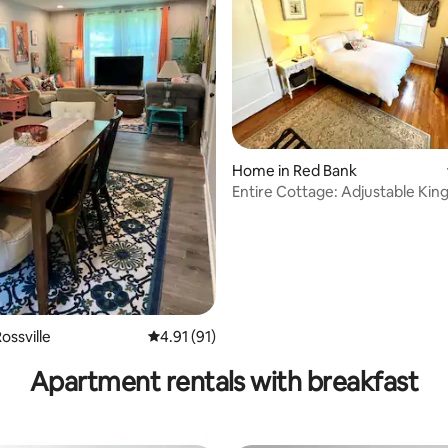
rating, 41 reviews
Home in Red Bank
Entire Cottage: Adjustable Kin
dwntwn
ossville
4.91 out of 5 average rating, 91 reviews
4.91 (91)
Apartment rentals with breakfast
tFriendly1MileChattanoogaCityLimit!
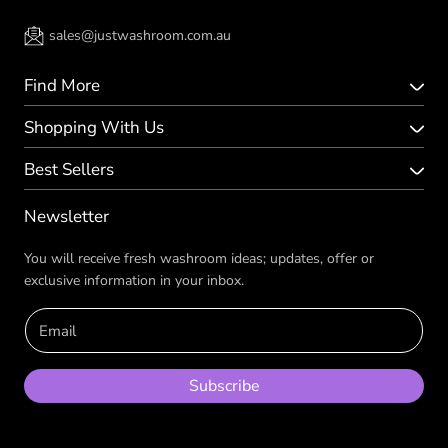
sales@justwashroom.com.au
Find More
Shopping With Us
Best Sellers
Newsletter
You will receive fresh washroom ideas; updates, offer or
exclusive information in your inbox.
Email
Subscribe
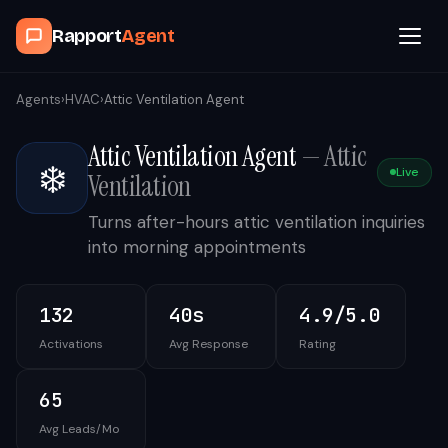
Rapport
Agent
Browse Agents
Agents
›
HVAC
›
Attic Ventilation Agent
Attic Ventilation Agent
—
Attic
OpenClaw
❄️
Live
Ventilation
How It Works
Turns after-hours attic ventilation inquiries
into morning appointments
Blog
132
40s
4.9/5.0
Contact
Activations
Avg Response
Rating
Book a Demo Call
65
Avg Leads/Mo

☆ ☆ ☆ ☆

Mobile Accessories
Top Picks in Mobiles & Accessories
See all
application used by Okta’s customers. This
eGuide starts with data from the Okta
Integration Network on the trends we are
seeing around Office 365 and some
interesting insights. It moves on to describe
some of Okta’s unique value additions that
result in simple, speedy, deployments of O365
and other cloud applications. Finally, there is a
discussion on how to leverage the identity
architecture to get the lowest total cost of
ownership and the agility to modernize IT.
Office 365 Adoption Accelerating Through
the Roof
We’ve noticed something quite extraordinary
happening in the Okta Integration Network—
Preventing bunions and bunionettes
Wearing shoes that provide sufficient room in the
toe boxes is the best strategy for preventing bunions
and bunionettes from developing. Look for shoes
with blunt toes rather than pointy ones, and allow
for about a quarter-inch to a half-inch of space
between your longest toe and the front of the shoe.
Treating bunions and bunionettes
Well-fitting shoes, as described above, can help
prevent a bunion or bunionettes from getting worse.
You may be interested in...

☆ ☆ ☆ ☆

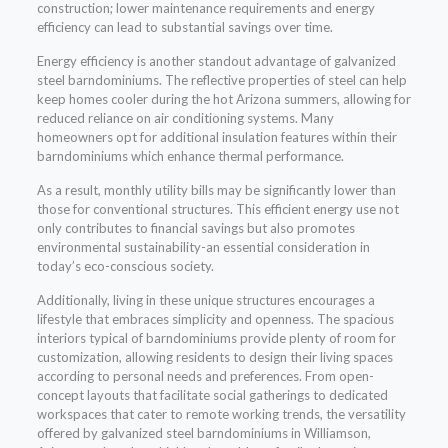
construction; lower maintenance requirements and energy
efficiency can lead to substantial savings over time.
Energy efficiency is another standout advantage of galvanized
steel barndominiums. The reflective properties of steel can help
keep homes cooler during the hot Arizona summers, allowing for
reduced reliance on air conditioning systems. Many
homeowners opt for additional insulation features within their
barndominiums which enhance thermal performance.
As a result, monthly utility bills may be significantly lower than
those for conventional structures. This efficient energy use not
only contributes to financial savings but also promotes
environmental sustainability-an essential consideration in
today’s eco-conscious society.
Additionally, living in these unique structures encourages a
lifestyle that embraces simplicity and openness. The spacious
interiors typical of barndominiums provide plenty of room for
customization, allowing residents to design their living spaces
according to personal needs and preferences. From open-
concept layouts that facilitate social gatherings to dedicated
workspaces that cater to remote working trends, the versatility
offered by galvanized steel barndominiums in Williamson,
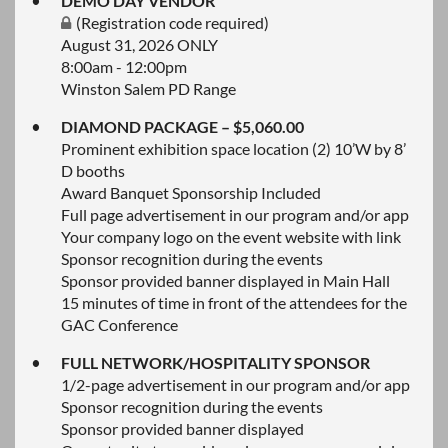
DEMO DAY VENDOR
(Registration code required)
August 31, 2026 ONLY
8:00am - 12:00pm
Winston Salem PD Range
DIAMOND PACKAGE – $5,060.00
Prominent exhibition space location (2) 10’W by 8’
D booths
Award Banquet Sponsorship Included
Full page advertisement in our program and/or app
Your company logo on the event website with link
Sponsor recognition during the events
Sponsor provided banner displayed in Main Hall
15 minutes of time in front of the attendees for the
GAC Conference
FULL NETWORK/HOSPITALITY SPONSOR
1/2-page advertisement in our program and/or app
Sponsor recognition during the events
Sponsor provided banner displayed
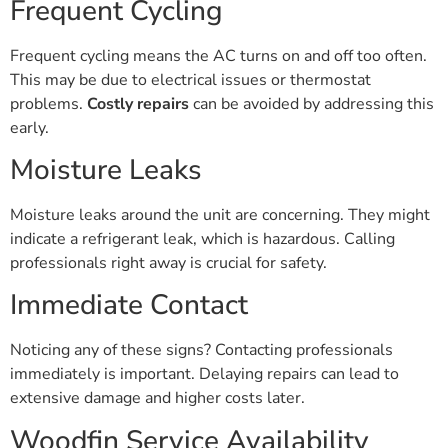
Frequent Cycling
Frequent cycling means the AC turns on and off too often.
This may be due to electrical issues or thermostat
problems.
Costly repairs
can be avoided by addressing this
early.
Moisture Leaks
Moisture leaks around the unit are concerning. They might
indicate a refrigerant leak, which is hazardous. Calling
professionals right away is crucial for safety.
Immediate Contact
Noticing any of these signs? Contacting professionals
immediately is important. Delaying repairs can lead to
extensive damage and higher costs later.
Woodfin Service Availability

☆ ☆ ☆ ☆

**The problem**
Pictures in the material above should be skipped; print exactly the lines from the one with "rating, 41 reviews" through the one with "Avg Leads/Mo".

**Response area**
rating, 41 reviews
Home in Red Bank
Entire Cottage: Adjustable Kin
dwntwn
ossville
4.91 out of 5 average rating, 91 reviews
4.91 (91)
Apartment rentals with breakfast
tFriendly1MileChattanoogaCityLimit!
sales@justwashroom.com.au
Find More
Shopping With Us
Best Sellers
Newsletter
You will receive fresh washroom ideas; updates, offer or
exclusive information in your inbox.
Email
Subscribe
Rapport
Agent
Browse Agents
Agents
›
HVAC
›
Attic Ventilation Agent
Attic Ventilation Agent
—
Attic
OpenClaw
❄️
Live
Ventilation
How It Works
Turns after-hours attic ventilation inquiries
into morning appointments
Blog
132
40s
4.9/5.0
Contact
Activations
Avg Response
Rating
Book a Demo Call
65
Avg Leads/Mo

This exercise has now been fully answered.